I have the same cpuinfo for my Q6600.

Had any progress in this matter??

//Logge

----------

## Logge

bump

Anyone sitting on any kind of information about why the q6600 doesn't run faster than maximum 900MHz.

I've tried to set the maximum to 2400MHz with cpufreq-set but to no success.

Any ideas??

//Oskar

----------

## eccerr0r

likely it's a firmware or driver bug.  Your bogomips looks correct, have you run anything that tests the speed of your machine?  The bogomips would be a lot lower (say, around 1200-1800) if it really was running at that speed.

I haven't gotten my C2Q setup in a machine yet (still need to acquire a motherboard for it), so I don't really know what I'm talking about...

----------

## blueworm

I'm having the same problem with a E6550 if I turn cpu scaling off in kernel its OK.

From what I can make out this is a bug in BIOS not handing over the correct acpi information to the kernel.

See this bug in kernel bugzilla.

----------

## Logge

Hmm..

So that's what it is...

I think that the cpu scaling stuff made my audio lag so gone the scaling stuff will be...

// Oskar

----------

## axelj

It seems to be a bug in my tickless kernel of the fedora core 8 too.

cpu frequency is really at 600 Mhz / 900 MHz.

We are writing video transcoders from Mpeg2 to h264 or dv blah...

Our video needs forever to be transcoded.

Although we were able to "unlock" the Intel Q6600 with the following trick.

We didnt start "cpuspeed" when starting the system. on a fedora machine we can 

do this with "ntsysv".

When the cpuspeed initializing script is not started the "acpi-cpufreq" is not loaded

when typing "lsmod".

If it is still loaded the a "rmmod acpi-cpufreq" will unload the acpi kernel module.

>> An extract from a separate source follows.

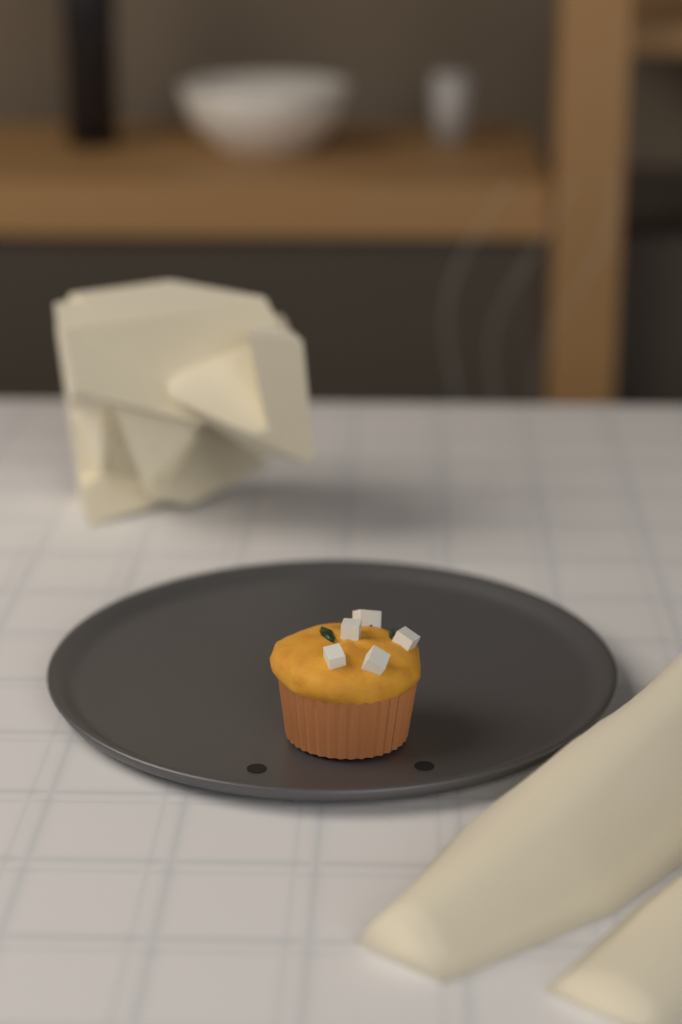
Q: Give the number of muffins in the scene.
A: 1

if thats done the /proc/cpuinfo shows all 4 processors with 2400 MHz and lshw shows

2400 MHz too.

Far more important:

we are able to transcode with 75 fps again  :Smile: 

hope that helps for the ones who need the power for video-apps.

cheers, axel

flowworks.de

----------

## Logge

Turning off CIA2 in the BIOS of my GigaByte motherboard solved my problem with incorrect mhz.

Infact, it stabilized my system alot. No more wierd going-into-the-future-because-time-flies-away-under-heavy-cpu-load experience.

----------